Extracted data:

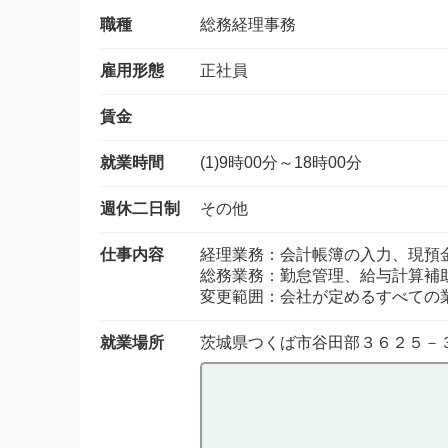
職種
総務経理事務
雇用形態
正社員
賃金
就業時間
(1)9時00分～18時00分
週休二日制
その他
仕事内容
経理業務：会計帳簿の入力、現預
総務業務：勤怠管理、給与計算補
変更範囲：会社が定めるすべての
就業場所
茨城県つくば市谷田部３６２５－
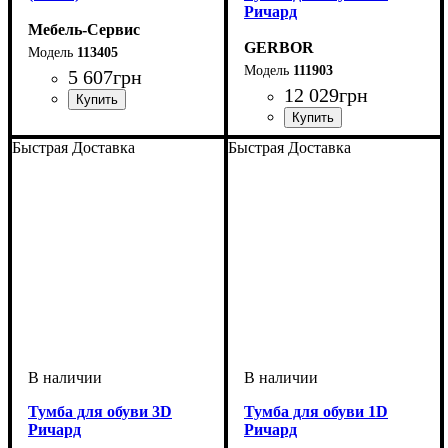
Ричард
Мебель-Сервис
GERBOR
113405
111903
5 607
грн
12 029
грн
Быстрая Доставка
Быстрая Доставка
Тумба для обуви 3D
Тумба для обуви 1D
Ричард
Ричард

Work order:
Update these lines so that every "грн" becomes "UAH", with everything else unchanged. Leave the pictures out.

Task solution:
職種
総務経理事務
雇用形態
正社員
賃金
就業時間
(1)9時00分～18時00分
週休二日制
その他
仕事内容
経理業務：会計帳簿の入力、現預
総務業務：勤怠管理、給与計算補
変更範囲：会社が定めるすべての
就業場所
茨城県つくば市谷田部３６２５－
Ричард
Мебель-Сервис
GERBOR
113405
111903
5 607
UAH
12 029
UAH
Быстрая Доставка
Быстрая Доставка
Тумба для обуви 3D
Тумба для обуви 1D
Ричард
Ричард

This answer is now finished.